A Legacy of Freedom
‘It is an idea for which I am prepared to die.’
Death, be not proud, though some have called thee
Mighty and dreadful, for thou art not so;
For those whom thou think’st thou dost overthrow
Die not, poor Death, nor yet canst thou kill me
I have stood upon the very spot where Nelson Mandela was captured for his dream of a free South Africa. I, a young black woman, have walked along beaches which twenty years ago were ‘whites only’ zones. I have taught children born in 1994 poetry, and understood what it means to be a ‘South African Freedom Baby’. Like the rest of the world, I sat shocked on the 5th December 2013 at the news that Nelson Rolihlala Mandela was dead.
The first South African president to be elected in a fully representative democratic election, what Nelson Mandela represented was more than a Nobel Peace prize, more than a freedom fighter or a political activist. He was a visionary, the embodiment of hope.
Discriminated against because of the colour of his skin, Mandela fought for the liberation of the black South African people so that they could be equal participants in the running of their country, in the sharing of their nation’s wealth. He was persecuted for that vision, labelled a terrorist, a dissenter and incarcerated for over 27 years. Yet in 1994, that idea, which he was prepared to give his life for, began to come true.

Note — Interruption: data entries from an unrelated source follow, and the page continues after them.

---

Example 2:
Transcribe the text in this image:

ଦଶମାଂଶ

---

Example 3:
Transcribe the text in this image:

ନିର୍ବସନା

[column-break]Over the next few months, our media stations, Facebook timelines and Twitter accounts will be inundated with tributes, memorial quotes and pleasantries aimed at honouring a dead hero. Idris Elba is likely to be shortlisted for an Oscar for his portrayal of Mandela in the biopic A Long Walk To Freedom, whilst the film itself will no doubt smash box office records. Yet, whilst Mandela’s life is commercialised and his famous speeches memorised, let us not forget that he is still alive.

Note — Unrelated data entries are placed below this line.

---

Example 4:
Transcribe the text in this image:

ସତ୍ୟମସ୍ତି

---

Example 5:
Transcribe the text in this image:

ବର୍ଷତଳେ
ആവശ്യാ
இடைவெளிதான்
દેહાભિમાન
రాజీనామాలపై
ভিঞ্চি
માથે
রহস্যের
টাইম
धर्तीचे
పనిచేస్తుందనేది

Nelson Rolihlala Mandela’s body has departed, but his vision still burns brightly. It is a vision of hope, it is a legacy of freedom that has been entrusted to us to continue. In the mid 1960’s another man, Martin Luther King Jnr, had a similar vision; yet in the 1990’s segregation still existed in South Africa. Today we remember the end of South African apartheid, yet segregation still exists today, and wherever segregation exists so does Mandela’s vision for the end of such injustice.

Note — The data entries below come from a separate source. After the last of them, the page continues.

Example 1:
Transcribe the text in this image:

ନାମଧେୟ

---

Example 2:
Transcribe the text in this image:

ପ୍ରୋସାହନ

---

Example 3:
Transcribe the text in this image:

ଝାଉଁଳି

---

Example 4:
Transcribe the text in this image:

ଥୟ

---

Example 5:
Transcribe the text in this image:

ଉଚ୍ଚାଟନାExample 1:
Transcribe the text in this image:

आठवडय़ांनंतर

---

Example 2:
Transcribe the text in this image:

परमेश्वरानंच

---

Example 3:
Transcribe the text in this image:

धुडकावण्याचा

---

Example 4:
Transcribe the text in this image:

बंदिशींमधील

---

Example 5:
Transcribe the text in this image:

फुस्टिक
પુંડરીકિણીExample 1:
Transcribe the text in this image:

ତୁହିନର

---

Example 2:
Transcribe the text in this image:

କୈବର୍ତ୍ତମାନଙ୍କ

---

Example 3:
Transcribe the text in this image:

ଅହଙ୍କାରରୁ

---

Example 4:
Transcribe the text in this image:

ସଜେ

Let us not mourn his departure, but rather rejoice in the existence of his life. And as we honour him, and honour his fight for freedom, let us ask ourselves, what is the next battle to be won? Where does injustice and oppression still exist today? In the eyes of the apartheid government Nelson Mandela was a nobody, without power or a voice. Yet he became a somebody who not only changed a nation, but changed our world. So let us set out on our own long walk to freedom, let us shine brighter with the hope of transformation, knowing that we too are powerful beyond measure. Let us continue to usher in a new era of freedom and justice for all, no matter how small we think we are. Let us continue to shine like stars in the universe.
Let us become people who bring hope to the hopeless.